The Court ORDERS any party seeking to object to this Report and Recommendation to file specific written objections within 14 days of the date on which this Report and Recommendation is entered. See 28 U.S.C. § 636(b); Federal Rule of Civil Procedure 72(b)(2). Any objections asserting that the Magistrate Judge failed to address any contention raised in the Complaint must also be included. Failure to do so will bar any later challenge or review of the factual findings or legal conclusions of the Magistrate Judge. See 28 U.S.C. § 636(b)(1)(C); Thomas v. Arn, 474 U.S. 140 (1985). A copy of the objections must be served upon all other parties to the action. The filing of objections is not a proper vehicle through which to make new allegations or present additional evidence. Furthermore, it is not necessary for a party to repeat legal arguments in objections. The parties are advised that failure to timely file objections will result in the waiver of rights on appeal. 11th Cir. R. 3-1; see Symonette v. V.A. Leasing Corp., 648 F. App'x 787, 790 (11th Cir. 2016); Mitchell v. United States, 612 F. App'x 542, 545 (11th Cir. 2015).

Upon receipt of Objections meeting the specificity requirement set out above, a United States District Judge will make a de novo determination of those portions of the report, proposed findings, or recommendation to which objection is made and may accept, reject, or modify in whole or in part, the findings or recommendations made by the Magistrate Judge. Objections not meeting the specificity requirement set out above will not be considered by a District Judge. A party may not appeal a Magistrate Judge's report and recommendation directly to the United States Court of Appeals for the Eleventh Circuit. Appeals may be made only from a final judgment entered by or at the direction of a District Judge. The Court DIRECTS the Clerk of Court to serve a copy of this Report and Recommendation upon the parties.
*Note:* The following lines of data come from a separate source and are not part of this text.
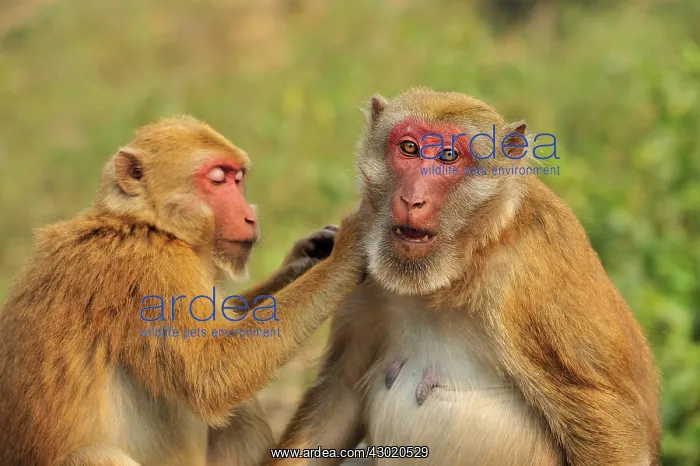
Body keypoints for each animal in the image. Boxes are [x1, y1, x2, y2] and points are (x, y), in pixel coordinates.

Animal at [0, 115, 365, 466]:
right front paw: (349, 248)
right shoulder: (151, 270)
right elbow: (213, 376)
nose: (249, 216)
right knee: (94, 455)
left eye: (238, 179)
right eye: (216, 179)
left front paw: (305, 257)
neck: (148, 224)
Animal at [269, 88, 661, 466]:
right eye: (408, 148)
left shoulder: (531, 278)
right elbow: (340, 397)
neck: (455, 272)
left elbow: (608, 420)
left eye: (448, 157)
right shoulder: (368, 273)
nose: (412, 199)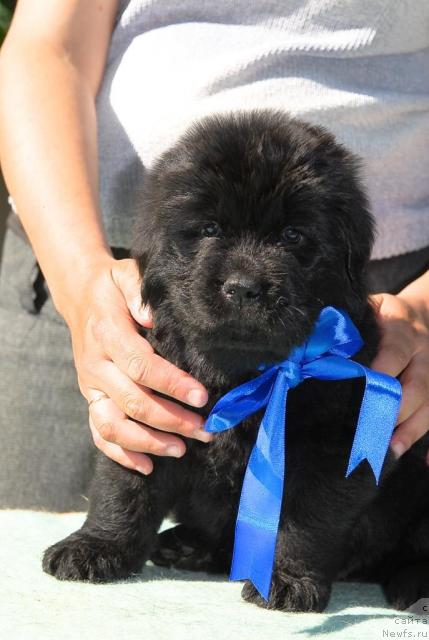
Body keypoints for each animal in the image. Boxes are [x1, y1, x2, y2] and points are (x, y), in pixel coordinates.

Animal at [42, 111, 428, 616]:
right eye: (209, 229)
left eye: (292, 235)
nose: (244, 287)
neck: (243, 370)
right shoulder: (144, 410)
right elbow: (124, 485)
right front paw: (94, 547)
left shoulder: (334, 443)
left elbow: (303, 518)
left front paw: (285, 580)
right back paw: (189, 545)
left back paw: (414, 583)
SO ORDERED and REPORTED and RECOMMENDED.

FootNotes


1. Defendant Harper is employed by the City of Broxton Police Department while Defendant Merritt is a deputy at the Coffee County Sheriff's Department. Doc. 1 at 9.
2. Plaintiff only argues Heck defers the accrual of his claim until after the charges against him resulted in a favorable termination. Doc. 23 at 4-5. Plaintiff does not argue his claims were tolled in any way. If Plaintiff had argued some sort of tolling doctrine did apply to his claims, this argument would likely fail. See Bridgewater v. DeKalb County, No. 1:10-cv-1082, 2010 WL 11507266, at *6-8 (N.D. Ga. July 12, 2010) (providing an analysis of various federal and state tolling doctrines and their applicability to unreasonable search and other claims, analogous to those in the instant action).
3. Because I recommend that the Court grant Defendants' Motions to Dismiss on statute-of-limitations grounds, it is unnecessary to address the other arguments raised in these Motions.